**Work order:**
Where the listing shows an image, skip it and output all other material unchanged.

**Record extracts:**

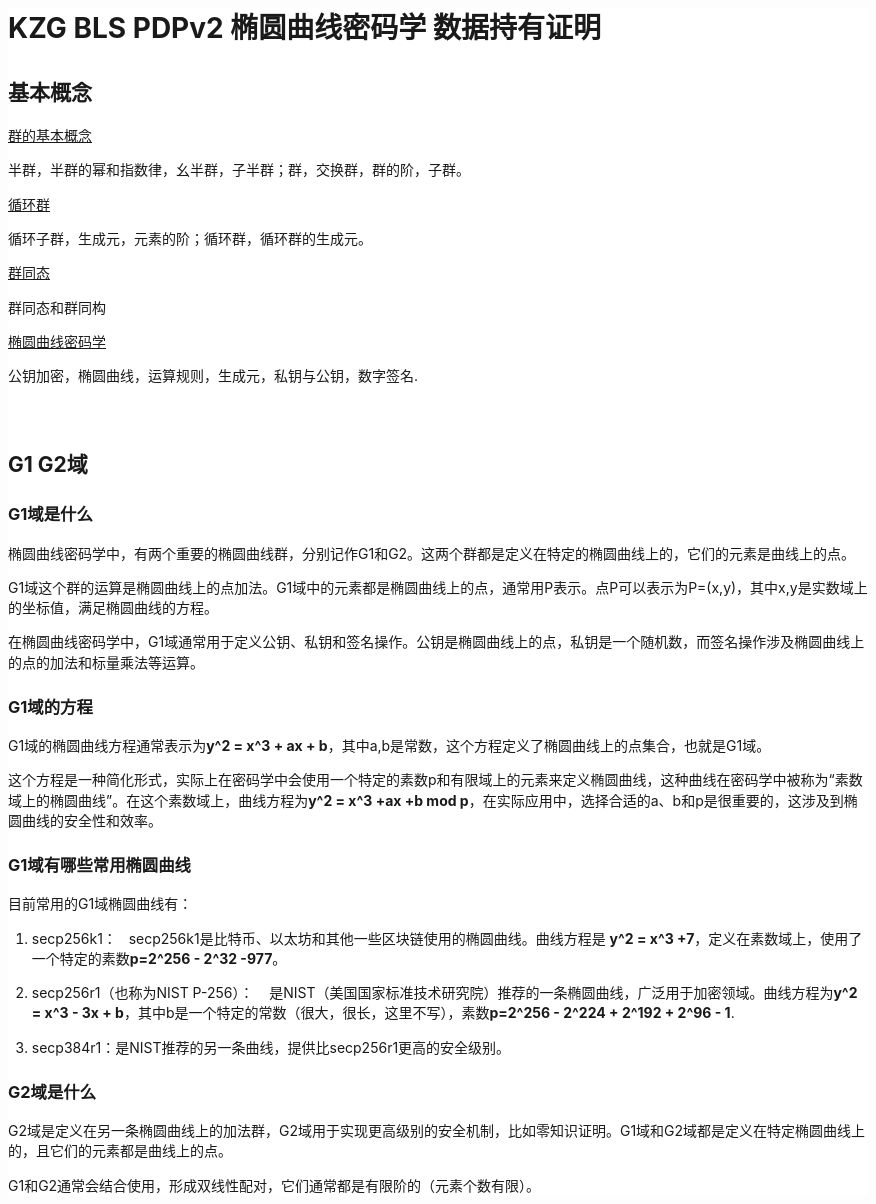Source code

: # KZG BLS PDPv2 椭圆曲线密码学 数据持有证明

## 基本概念

[群的基本概念](https://zhuanlan.zhihu.com/p/281381817)

半群，半群的幂和指数律，幺半群，子半群；群，交换群，群的阶，子群。

[循环群](https://zhuanlan.zhihu.com/p/289408905)

循环子群，生成元，元素的阶；循环群，循环群的生成元。

[群同态](https://zhuanlan.zhihu.com/p/462190430)

群同态和群同构

[椭圆曲线密码学]([椭圆曲线密码学](https://switch-router.gitee.io/blog/ecc/))

公钥加密，椭圆曲线，运算规则，生成元，私钥与公钥，数字签名.

&nbsp;

## G1 G2域

### G1域是什么

椭圆曲线密码学中，有两个重要的椭圆曲线群，分别记作G1和G2。这两个群都是定义在特定的椭圆曲线上的，它们的元素是曲线上的点。

G1域这个群的运算是椭圆曲线上的点加法。G1域中的元素都是椭圆曲线上的点，通常用P表示。点P可以表示为P=(x,y)，其中x,y是实数域上的坐标值，满足椭圆曲线的方程。

在椭圆曲线密码学中，G1域通常用于定义公钥、私钥和签名操作。公钥是椭圆曲线上的点，私钥是一个随机数，而签名操作涉及椭圆曲线上的点的加法和标量乘法等运算。

### G1域的方程

G1域的椭圆曲线方程通常表示为**y^2 = x^3 + ax + b**，其中a,b是常数，这个方程定义了椭圆曲线上的点集合，也就是G1域。

这个方程是一种简化形式，实际上在密码学中会使用一个特定的素数p和有限域上的元素来定义椭圆曲线，这种曲线在密码学中被称为“素数域上的椭圆曲线”。在这个素数域上，曲线方程为**y^2 = x^3 +ax +b mod p**，在实际应用中，选择合适的a、b和p是很重要的，这涉及到椭圆曲线的安全性和效率。

### G1域有哪些常用椭圆曲线

目前常用的G1域椭圆曲线有：

1. secp256k1：   secp256k1是比特币、以太坊和其他一些区块链使用的椭圆曲线。曲线方程是 **y^2 = x^3 +7**，定义在素数域上，使用了一个特定的素数**p=2^256 - 2^32 -977**。

2. secp256r1（也称为NIST P-256）：    是NIST（美国国家标准技术研究院）推荐的一条椭圆曲线，广泛用于加密领域。曲线方程为**y^2 = x^3 - 3x + b**，其中b是一个特定的常数（很大，很长，这里不写），素数**p=2^256 - 2^224 + 2^192 + 2^96 - 1**.

3. secp384r1：是NIST推荐的另一条曲线，提供比secp256r1更高的安全级别。

### G2域是什么

G2域是定义在另一条椭圆曲线上的加法群，G2域用于实现更高级别的安全机制，比如零知识证明。G1域和G2域都是定义在特定椭圆曲线上的，且它们的元素都是曲线上的点。

G1和G2通常会结合使用，形成双线性配对，它们通常都是有限阶的（元素个数有限）。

**Result of the exercise:**
Source code

: # KZG BLS PDPv2 椭圆曲线密码学 数据持有证明

## 基本概念

[群的基本概念](https://zhuanlan.zhihu.com/p/281381817)

半群，半群的幂和指数律，幺半群，子半群；群，交换群，群的阶，子群。

[循环群](https://zhuanlan.zhihu.com/p/289408905)

循环子群，生成元，元素的阶；循环群，循环群的生成元。

[群同态](https://zhuanlan.zhihu.com/p/462190430)

群同态和群同构

[椭圆曲线密码学]([椭圆曲线密码学](https://switch-router.gitee.io/blog/ecc/))

公钥加密，椭圆曲线，运算规则，生成元，私钥与公钥，数字签名.

&nbsp;

## G1 G2域

### G1域是什么

椭圆曲线密码学中，有两个重要的椭圆曲线群，分别记作G1和G2。这两个群都是定义在特定的椭圆曲线上的，它们的元素是曲线上的点。

G1域这个群的运算是椭圆曲线上的点加法。G1域中的元素都是椭圆曲线上的点，通常用P表示。点P可以表示为P=(x,y)，其中x,y是实数域上的坐标值，满足椭圆曲线的方程。

在椭圆曲线密码学中，G1域通常用于定义公钥、私钥和签名操作。公钥是椭圆曲线上的点，私钥是一个随机数，而签名操作涉及椭圆曲线上的点的加法和标量乘法等运算。

### G1域的方程

G1域的椭圆曲线方程通常表示为**y^2 = x^3 + ax + b**，其中a,b是常数，这个方程定义了椭圆曲线上的点集合，也就是G1域。

这个方程是一种简化形式，实际上在密码学中会使用一个特定的素数p和有限域上的元素来定义椭圆曲线，这种曲线在密码学中被称为“素数域上的椭圆曲线”。在这个素数域上，曲线方程为**y^2 = x^3 +ax +b mod p**，在实际应用中，选择合适的a、b和p是很重要的，这涉及到椭圆曲线的安全性和效率。

### G1域有哪些常用椭圆曲线

目前常用的G1域椭圆曲线有：

1. secp256k1：   secp256k1是比特币、以太坊和其他一些区块链使用的椭圆曲线。曲线方程是 **y^2 = x^3 +7**，定义在素数域上，使用了一个特定的素数**p=2^256 - 2^32 -977**。

2. secp256r1（也称为NIST P-256）：    是NIST（美国国家标准技术研究院）推荐的一条椭圆曲线，广泛用于加密领域。曲线方程为**y^2 = x^3 - 3x + b**，其中b是一个特定的常数（很大，很长，这里不写），素数**p=2^256 - 2^224 + 2^192 + 2^96 - 1**.

3. secp384r1：是NIST推荐的另一条曲线，提供比secp256r1更高的安全级别。

### G2域是什么

G2域是定义在另一条椭圆曲线上的加法群，G2域用于实现更高级别的安全机制，比如零知识证明。G1域和G2域都是定义在特定椭圆曲线上的，且它们的元素都是曲线上的点。

G1和G2通常会结合使用，形成双线性配对，它们通常都是有限阶的（元素个数有限）。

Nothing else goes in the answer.